The Bootleg Series, Vol. 7: No Direction Home - The Soundtrack (2005)


 
Disc One 1. When I Got Troubles 2. Rambler, Gambler 3. This Land is Your Land 4. Song to Woody 5. Dink's Song 6. I Was Young When I Left Home 7. Sally Gal 8. Don't Think Twice, It's All Right 9. Man of Constant Sorrow 10.Blowin' in the Wind 11.Masters of War 12.A Hard Rain's A-Gonna Fall 13.When the Ship Comes In 14.Mr. Tambourine Man 15.Chimes of Freedom 16.It's All Over Now, Baby Blue Disc Two 1. She Belongs To Me 2. Maggie's Farm 3. It Takes a Lot To Laugh, It Takes a Train To Cry 4. Tombstone Blues 5. Just Like Tom Thumb's Blues 6. Desolation Row 7. Highway 61 Revisited 8. Leopard-Skin Pill-Box Hat 9. Stuck Inside of Mobile with the Memphis Blues Again 10.Visions of Johanna 11.Ballad of a Thin Man 12.Like a Rolling Stone

 

By the time we get to the seventh installment of Bob Dylan's "Bootleg" series, I must admit that the novelty had worn off quite a bit, and these types of releases just weren't warranting the same levels of excitement. Not for me anyway. He was putting out these types of recordings much more frequently than he was original material, and unless you were a diehard fan, you really just stopped giving a care.

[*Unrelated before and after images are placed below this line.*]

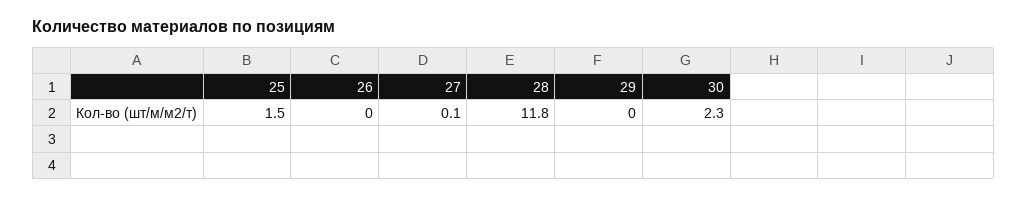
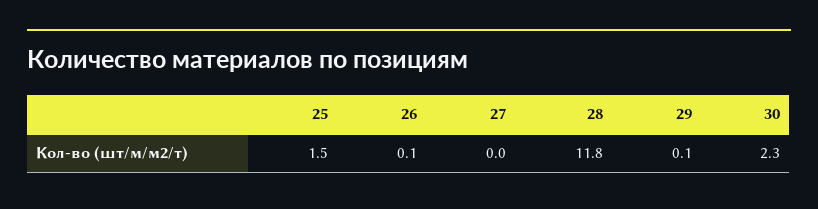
  {
    "25": 1.5,
-   "26": 0,
+   "26": 0.1,
-   "27": 0.1,
+   "27": 0,
    "28": 11.8,
-   "29": 0,
+   "29": 0.1,
    "30": 2.3
  }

The background of this disc is that it's a "soundtrack" to a PBS documentary directed by the great Martin Scorsese. It's been awhile since I watched the documentary, but to group this release with the documentary seems stretching it a bit thin. The Scorsese project focused mainly on the earlier part of Dylan's career, with most of the material in the film centered around the leap from "acoustic folk" to "electric rock" and all the turmoil surrounding the jump. A lot of latter day interviews with the likes of Joan Baez and Allen Ginsburg et al. So, yes, the music here is basically from that same time frame, so I guess that's where you can justify calling this a soundtrack.

Unlike his first Bootleg collection that was chocked full of treasures, this one seems as though he's digging for scraps. There are a few "new" songs here, but they're from the earliest days, so the recordings are very primitive and they're not so much entertaining as they are interesting. By the time he's two minutes into Woody Guthrie's This Land is Your Land (the third song), I'm already fighting to stay awake.

The bulk of this material is demos and alternate versions of songs any Dylan fan knows. The first disc is more acoustic, the second being more electric. None of the songs here seem to add to much to the depth of Dylan's catalog, and I really can't fathom anyone listening to this record frequently since all of the original songs are so much better and stronger than what is here. It doesn't help when the latter half of the latter disc seems to be filled with songs that average about seven minutes in length.

But as I try to be objective, I need to remind myself that this was Dylan at his peak, and these recordings did occur during the time when everything the man touched turned to gold, so like The Beatles "Anthology" series, the disc serves as a great "behind the scenes" peek of the man when times, at least popularity wise, were the best and brightest for the man.